(Saved entries)
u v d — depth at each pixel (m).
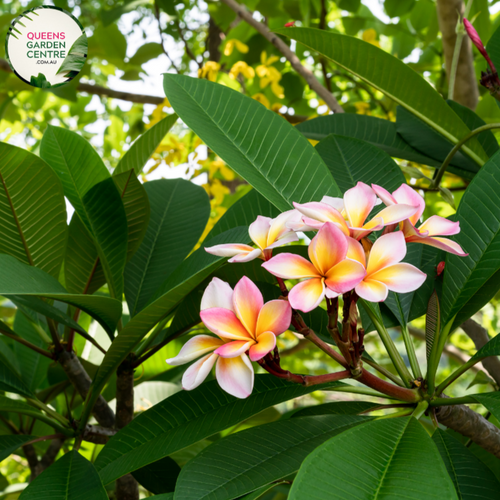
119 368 0.78
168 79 0.72
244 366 0.45
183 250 0.91
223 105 0.70
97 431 0.79
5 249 0.74
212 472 0.54
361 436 0.47
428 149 1.02
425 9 1.87
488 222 0.65
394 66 0.79
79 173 0.75
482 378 0.98
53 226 0.73
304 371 2.32
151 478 0.76
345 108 1.85
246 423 1.13
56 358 0.83
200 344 0.47
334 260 0.46
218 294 0.49
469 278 0.63
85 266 0.84
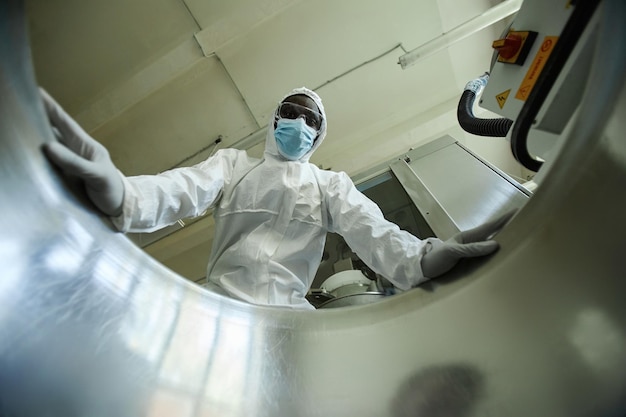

- Required work:
The expected output is each record, copied exactly, and nothing in place of the pictures.

- Finished exercise:
u v d — depth at each pixel (m).
119 368 0.78
168 79 0.72
244 366 0.45
183 250 0.91
223 105 0.70
97 431 0.79
5 249 0.74
212 472 0.54
361 436 0.47
428 149 1.02
425 9 1.87
488 222 0.65
394 66 0.79
79 173 0.75
482 378 0.98
53 226 0.73
304 371 2.32
151 478 0.76
345 108 1.85
246 423 1.13
56 358 0.83
200 344 0.47
334 260 0.46
218 294 0.49
469 278 0.63
85 266 0.84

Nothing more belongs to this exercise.